Ruppert Stadium
- Interactive map of Ruppert Stadium
- Former names: Davids' Stadium (1926–1931) Bear Stadium (1932–1933)
- Location: 258 Wilson Avenue, Newark, New Jersey
- Owner: New York Yankees (1931–1952) City of Newark (1952–1967)
- Capacity: 12,000 (1926) 19,000 (1936)
- Surface: Grass
- Field size: (1923) Left Field – 305 ft Left Center – 365 ft Center Field – 410 ft Right Center – 365 ft Right Field – 305 ft

Construction
- Groundbreaking: 1926
- Opened: 1926
- Demolished: 1967
- Cost: US$125,000

Tenants
- Newark Bears (AFL-1926) Newark Bears (IL) (1926–1949) Newark Stars (ECL) (1926) Newark Eagles (NNL) (1936–1948)

= Ruppert Stadium (New Jersey) =

Baseball stadium in Newark, New Jersey, US

Ruppert Stadium was a baseball stadium in Newark, New Jersey, in the area now known as the Ironbound.

The ballpark was built adjacent to the site of an earlier Newark facility known as Wiedenmayer's Park, which served as the home field of the Newark Indians from 1902 through 1916. It was also used for other events until being destroyed by fire in 1925.

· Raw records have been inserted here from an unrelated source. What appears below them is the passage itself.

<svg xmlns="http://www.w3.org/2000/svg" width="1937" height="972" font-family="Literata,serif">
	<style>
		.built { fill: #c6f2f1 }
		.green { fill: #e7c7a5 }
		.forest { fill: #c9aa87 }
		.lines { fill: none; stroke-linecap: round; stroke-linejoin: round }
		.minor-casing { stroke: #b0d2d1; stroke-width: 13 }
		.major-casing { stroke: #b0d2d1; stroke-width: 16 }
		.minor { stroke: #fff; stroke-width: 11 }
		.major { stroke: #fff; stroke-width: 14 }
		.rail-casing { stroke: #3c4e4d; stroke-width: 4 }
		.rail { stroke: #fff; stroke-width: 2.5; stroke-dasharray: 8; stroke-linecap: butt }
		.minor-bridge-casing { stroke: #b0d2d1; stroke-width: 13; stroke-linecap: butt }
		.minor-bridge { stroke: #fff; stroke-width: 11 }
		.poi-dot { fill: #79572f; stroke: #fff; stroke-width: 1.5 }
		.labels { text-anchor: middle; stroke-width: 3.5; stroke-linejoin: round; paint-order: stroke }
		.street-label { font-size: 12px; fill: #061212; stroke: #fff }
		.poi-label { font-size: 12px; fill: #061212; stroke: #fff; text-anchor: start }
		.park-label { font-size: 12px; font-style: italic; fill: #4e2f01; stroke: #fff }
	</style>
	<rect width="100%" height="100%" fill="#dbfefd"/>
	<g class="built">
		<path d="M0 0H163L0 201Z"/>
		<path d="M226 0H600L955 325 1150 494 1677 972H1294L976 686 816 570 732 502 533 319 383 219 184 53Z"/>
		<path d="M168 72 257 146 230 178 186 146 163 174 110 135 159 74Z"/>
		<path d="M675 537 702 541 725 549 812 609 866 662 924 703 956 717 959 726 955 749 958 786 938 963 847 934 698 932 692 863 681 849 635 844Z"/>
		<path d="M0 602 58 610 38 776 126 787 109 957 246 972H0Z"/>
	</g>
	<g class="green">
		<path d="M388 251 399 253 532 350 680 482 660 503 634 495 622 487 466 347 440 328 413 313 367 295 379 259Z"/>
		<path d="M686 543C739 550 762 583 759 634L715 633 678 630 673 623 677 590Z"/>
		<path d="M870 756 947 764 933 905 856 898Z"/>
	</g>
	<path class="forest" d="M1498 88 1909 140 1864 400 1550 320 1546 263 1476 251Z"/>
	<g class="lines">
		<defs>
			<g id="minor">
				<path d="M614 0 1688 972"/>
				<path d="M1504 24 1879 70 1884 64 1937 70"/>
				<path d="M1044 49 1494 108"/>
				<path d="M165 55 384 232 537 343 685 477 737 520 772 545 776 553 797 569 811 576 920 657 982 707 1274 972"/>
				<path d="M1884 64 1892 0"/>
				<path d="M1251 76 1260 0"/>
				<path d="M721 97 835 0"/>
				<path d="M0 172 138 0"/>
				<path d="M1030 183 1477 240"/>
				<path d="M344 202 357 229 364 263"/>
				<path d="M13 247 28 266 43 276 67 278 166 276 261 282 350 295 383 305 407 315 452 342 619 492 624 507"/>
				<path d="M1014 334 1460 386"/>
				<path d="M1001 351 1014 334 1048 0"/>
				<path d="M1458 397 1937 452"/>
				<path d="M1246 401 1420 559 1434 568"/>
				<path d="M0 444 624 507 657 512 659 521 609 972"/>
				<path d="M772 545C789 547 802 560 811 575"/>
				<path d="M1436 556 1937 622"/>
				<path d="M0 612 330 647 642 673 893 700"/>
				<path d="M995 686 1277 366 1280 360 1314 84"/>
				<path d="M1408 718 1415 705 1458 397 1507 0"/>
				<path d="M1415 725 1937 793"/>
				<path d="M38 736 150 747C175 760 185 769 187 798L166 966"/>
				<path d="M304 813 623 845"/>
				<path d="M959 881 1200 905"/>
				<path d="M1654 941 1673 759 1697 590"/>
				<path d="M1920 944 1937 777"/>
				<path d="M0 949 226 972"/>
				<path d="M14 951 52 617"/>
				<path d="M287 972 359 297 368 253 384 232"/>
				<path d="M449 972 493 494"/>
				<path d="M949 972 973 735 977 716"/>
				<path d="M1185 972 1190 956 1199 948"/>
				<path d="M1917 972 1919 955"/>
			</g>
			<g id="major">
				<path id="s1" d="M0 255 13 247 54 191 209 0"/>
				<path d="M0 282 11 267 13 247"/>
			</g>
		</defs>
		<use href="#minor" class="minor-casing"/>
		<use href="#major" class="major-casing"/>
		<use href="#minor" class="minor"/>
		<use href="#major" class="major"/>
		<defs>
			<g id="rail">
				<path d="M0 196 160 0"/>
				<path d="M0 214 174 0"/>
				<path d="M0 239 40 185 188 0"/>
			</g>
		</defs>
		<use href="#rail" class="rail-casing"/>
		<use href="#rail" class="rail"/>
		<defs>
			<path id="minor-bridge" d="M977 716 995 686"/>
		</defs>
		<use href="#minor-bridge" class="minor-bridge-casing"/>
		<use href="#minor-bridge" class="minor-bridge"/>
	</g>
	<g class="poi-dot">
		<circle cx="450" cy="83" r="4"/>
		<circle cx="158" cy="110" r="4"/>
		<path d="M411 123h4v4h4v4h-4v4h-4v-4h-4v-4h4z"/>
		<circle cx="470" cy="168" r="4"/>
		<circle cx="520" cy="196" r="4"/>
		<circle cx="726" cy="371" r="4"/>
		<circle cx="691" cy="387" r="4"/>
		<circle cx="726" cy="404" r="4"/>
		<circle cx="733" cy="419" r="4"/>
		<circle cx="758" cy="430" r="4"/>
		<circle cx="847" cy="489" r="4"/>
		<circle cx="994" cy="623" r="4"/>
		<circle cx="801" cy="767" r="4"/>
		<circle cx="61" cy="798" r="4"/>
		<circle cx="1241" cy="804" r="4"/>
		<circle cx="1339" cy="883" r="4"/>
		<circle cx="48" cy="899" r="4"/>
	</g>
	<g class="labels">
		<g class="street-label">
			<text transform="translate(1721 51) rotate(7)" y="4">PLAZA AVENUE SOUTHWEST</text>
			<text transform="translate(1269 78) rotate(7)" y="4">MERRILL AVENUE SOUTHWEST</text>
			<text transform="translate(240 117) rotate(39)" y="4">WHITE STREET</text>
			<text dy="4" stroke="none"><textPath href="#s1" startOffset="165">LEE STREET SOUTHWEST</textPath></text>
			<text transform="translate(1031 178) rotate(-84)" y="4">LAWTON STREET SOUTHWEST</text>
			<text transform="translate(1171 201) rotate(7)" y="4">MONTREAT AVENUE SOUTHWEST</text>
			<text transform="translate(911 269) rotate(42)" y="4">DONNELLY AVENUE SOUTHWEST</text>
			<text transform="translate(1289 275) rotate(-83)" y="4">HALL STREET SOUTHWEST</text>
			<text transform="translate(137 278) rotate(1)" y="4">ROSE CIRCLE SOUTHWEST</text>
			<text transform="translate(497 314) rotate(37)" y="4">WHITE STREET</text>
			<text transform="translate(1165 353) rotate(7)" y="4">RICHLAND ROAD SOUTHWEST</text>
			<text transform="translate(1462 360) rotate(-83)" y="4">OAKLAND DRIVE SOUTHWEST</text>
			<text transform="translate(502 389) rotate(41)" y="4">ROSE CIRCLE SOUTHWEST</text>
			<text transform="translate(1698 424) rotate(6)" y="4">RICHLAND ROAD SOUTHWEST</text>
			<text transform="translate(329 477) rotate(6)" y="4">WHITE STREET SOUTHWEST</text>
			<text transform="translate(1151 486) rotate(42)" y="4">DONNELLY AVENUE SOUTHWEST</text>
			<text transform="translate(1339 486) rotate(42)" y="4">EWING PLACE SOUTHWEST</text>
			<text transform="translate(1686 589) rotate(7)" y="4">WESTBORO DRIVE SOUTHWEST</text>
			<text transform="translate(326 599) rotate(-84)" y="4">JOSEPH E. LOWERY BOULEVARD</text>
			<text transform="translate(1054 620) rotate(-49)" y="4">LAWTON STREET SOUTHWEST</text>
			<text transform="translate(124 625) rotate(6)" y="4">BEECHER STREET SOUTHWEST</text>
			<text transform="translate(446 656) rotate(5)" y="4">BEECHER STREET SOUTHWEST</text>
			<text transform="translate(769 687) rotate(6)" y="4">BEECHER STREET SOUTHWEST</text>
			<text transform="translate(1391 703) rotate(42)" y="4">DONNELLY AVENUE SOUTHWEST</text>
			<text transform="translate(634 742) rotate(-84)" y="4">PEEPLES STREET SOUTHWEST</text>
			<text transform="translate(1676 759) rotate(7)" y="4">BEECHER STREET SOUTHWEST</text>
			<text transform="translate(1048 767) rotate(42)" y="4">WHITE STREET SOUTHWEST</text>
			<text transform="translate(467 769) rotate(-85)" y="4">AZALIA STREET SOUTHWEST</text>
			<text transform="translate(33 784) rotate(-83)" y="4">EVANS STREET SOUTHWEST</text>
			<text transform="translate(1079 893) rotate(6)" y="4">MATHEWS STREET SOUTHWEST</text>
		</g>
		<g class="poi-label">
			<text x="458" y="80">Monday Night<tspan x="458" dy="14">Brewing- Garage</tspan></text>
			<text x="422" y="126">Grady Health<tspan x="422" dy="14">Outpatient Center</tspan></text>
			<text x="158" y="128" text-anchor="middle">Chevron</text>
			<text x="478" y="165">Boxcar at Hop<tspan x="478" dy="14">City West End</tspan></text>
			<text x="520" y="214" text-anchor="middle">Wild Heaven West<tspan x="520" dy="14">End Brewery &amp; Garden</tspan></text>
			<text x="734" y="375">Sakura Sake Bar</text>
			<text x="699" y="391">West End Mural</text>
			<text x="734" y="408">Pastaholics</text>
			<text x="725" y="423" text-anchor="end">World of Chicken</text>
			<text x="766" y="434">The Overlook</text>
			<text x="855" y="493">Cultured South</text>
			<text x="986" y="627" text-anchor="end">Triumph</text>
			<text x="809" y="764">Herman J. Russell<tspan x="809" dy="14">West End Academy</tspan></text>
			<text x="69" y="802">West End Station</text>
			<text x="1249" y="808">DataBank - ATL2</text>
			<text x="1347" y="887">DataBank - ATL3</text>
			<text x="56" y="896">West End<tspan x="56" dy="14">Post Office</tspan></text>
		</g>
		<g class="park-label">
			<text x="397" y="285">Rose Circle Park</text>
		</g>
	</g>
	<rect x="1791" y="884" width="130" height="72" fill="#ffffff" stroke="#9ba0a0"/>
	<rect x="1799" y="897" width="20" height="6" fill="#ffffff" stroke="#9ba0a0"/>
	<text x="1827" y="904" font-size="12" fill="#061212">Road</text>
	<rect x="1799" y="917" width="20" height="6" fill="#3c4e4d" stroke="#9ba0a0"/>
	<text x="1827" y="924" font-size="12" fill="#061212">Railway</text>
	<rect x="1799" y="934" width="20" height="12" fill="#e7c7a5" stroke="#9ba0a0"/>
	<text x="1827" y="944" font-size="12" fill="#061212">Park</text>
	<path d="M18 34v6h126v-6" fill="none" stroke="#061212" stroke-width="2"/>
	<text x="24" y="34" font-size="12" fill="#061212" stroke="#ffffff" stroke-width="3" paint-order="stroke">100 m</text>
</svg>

A new ballpark was built, originally named Davids' Stadium after Charles L. Davids, owner of the Newark Bears, it was home to the minor league Newark Bears of the International League from 1926 to 1949, and to the Negro leagues Newark Stars in 1926 and Newark Eagles from 1936 to 1948. It was also the home field of the short-lived Newark Bears of the first American Football League in 1926.

In January 1932, the stadium was renamed for Jacob Ruppert, a baseball team owner who built the farm system of the New York Yankees.

In October 1952, the Yankees organization announced their intention to tear down the 14,000-seat stadium and sell the land for real estate development. The local Board of Education stepped in to purchase the stadium for $275,000 and converted the property into a school recreation center. In 1967 the stadium was demolished and the land was sold again the following year to the Vita Food Products company, which built a food plant on the site.